Let $A$ be a commutative ring with unity.

Let $S \subseteq A$ be a multiplicatively closed subset.

Let $\left({A_S, \iota}\right)$ and $\left({\tilde A_S, \tilde \iota}\right)$ both satisfy the definition of the localization of $A$ at $S$.

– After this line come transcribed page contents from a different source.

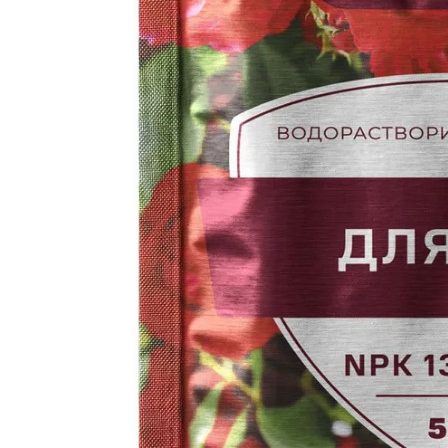
Отзывы
Оплата
Доставка
Загрузка отзывов...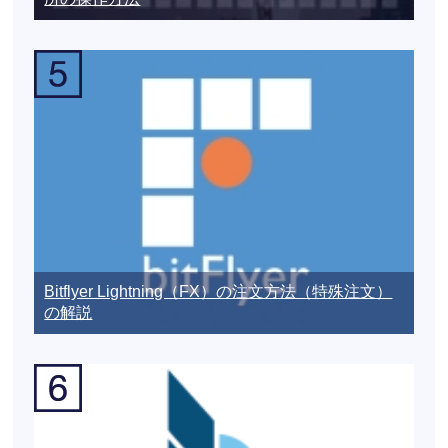
Bitflyer Lightning（FX）の注文方法（特殊注文）
の解説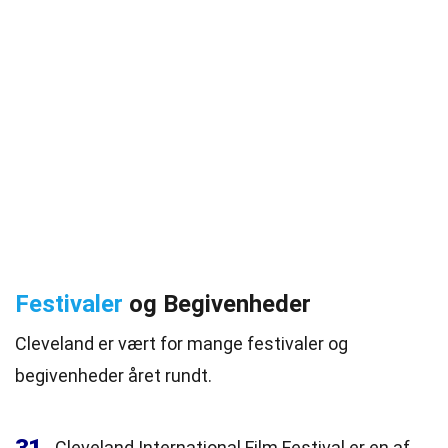
Festivaler
og Begivenheder
Cleveland er vært for mange festivaler og
begivenheder året rundt.
Cleveland International Film Festival er en af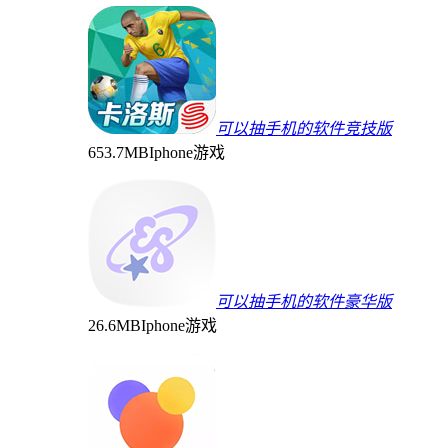
可以抽手机的软件竞技版
653.7MB
Iphone游戏
可以抽手机的软件豪华版
26.6MB
Iphone游戏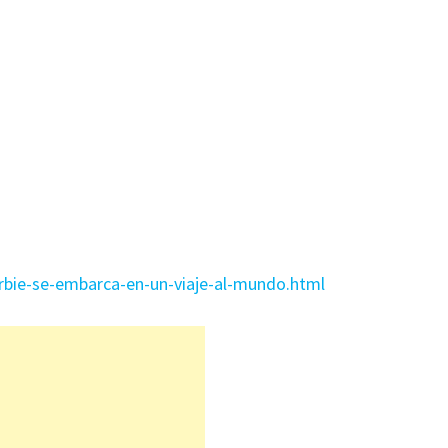
rbie-se-embarca-en-un-viaje-al-mundo.html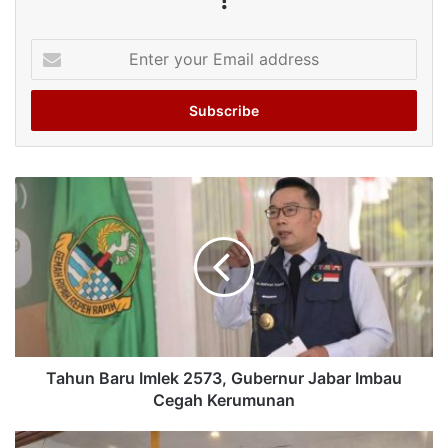
Enter
your
Email
address
Tahun Baru Imlek 2573, Gubernur Jabar Imbau
Cegah Kerumunan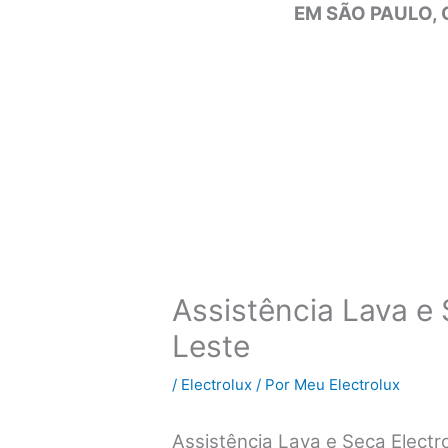
EM SÃO PAULO, 
Assistência Lava e 
Leste
/
Electrolux
/ Por
Meu Electrolux
Assistência Lava e Seca Elect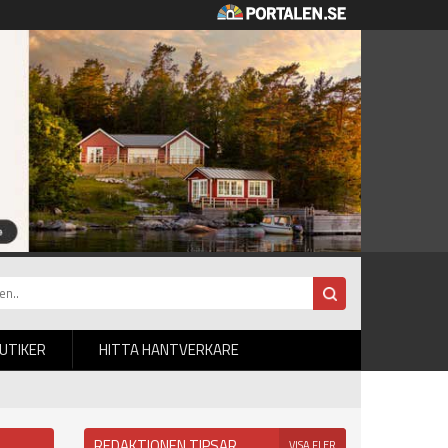
BUTIKER
HITTA HANTVERKARE
REDAKTIONEN TIPSAR
VISA FLER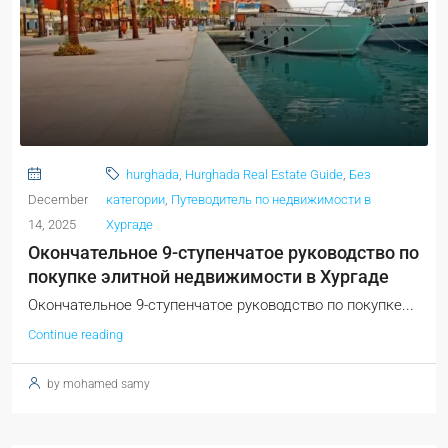
hurghada
,
Hurghada Real Estate Guide
,
Без
December
категории
,
Путеводитель по недвижимости в
14, 2025
Хургаде
Окончательное 9-ступенчатое руководство по
покупке элитной недвижимости в Хургаде
Окончательное 9-ступенчатое руководство по покупке...
Continue reading
by mohamed samy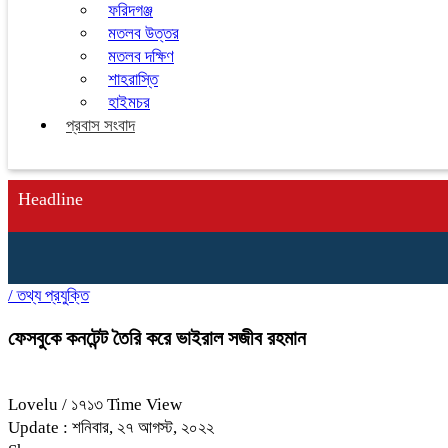
ফরিদগঞ্জ
মতলব উত্তর
মতলব দক্ষিণ
শাহরাস্তি
হাইমচর
প্রবাস সংবাদ
Headline
/
তথ্য প্রযুক্তি
ফেসবুকে কনটেন্ট তৈরি করে ভাইরাল সজীব রহমান
Lovelu
/ ১৭১৩ Time View
Update : শনিবার, ২৭ আগস্ট, ২০২২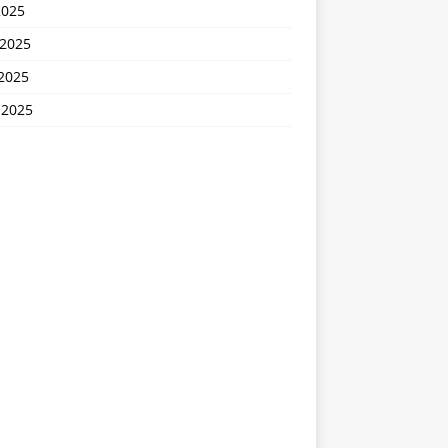
2025
 2025
2025
 2025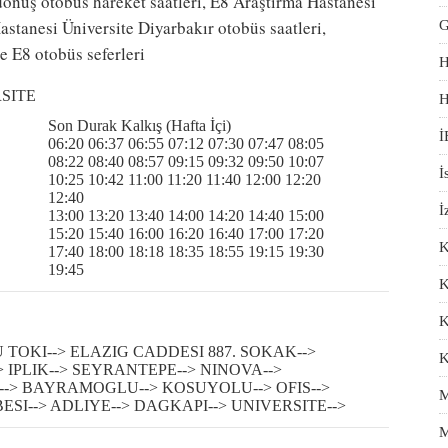
dönüş otobüs hareket saatleri, E8 Araştırma Hastanesi
Hastanesi Üniversite Diyarbakır otobüs saatleri,
G
e E8 otobüs seferleri
H
RSITE
H
Son Durak Kalkış (Hafta İçi)
İ
06:20 06:37 06:55 07:12 07:30 07:47 08:05
08:22 08:40 08:57 09:15 09:32 09:50 10:07
İ
10:25 10:42 11:00 11:20 11:40 12:00 12:20
12:40
İ
13:00 13:20 13:40 14:00 14:20 14:40 15:00
15:20 15:40 16:00 16:20 16:40 17:00 17:20
K
17:40 18:00 18:18 18:35 18:55 19:15 19:30
19:45
K
K
TOKI--> ELAZIG CADDESI 887. SOKAK-->
K
 IPLIK--> SEYRANTEPE--> NINOVA-->
--> BAYRAMOGLU--> KOSUYOLU--> OFIS-->
M
SI--> ADLIYE--> DAGKAPI--> UNIVERSITE-->
M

Then there is a canonical isomorphism $\phi: A_S \to \tilde A_S$.


Proof

By the definition of localization, there exist unique homomorphisms:

$g : A_S \to \tilde A_S$
$h : \tilde A_S \to A_S$

such that:

$h \circ \iota = \tilde \iota$

and:

$g \circ \tilde \iota = \iota$

Therefore:

$\tilde \iota = h \circ \iota = h \circ \left({g \circ \tilde \iota}\right) = \left({h \circ g}\right) \circ \tilde \iota$

The identity mapping also satisfies this equality (that is, $\tilde \iota = \left({h \circ g}\right) \circ \tilde \iota$).

Therefore by the uniqueness of $h$ and $g$ we have:

$h \circ g = I_{\tilde A_S}$

where $I_{\tilde A_S}$ denotes the identity mapping on $\tilde A_S$.

Similarly we have that:

$g \circ h = I_{A_S}$

where $I_{A_S}$ denotes the identity mapping on $A_S$.

Therefore by Bijection iff Left and Right Inverse $g = \phi$ is a bijective homomorphisms, that is, an isomorphism.

$\blacksquare$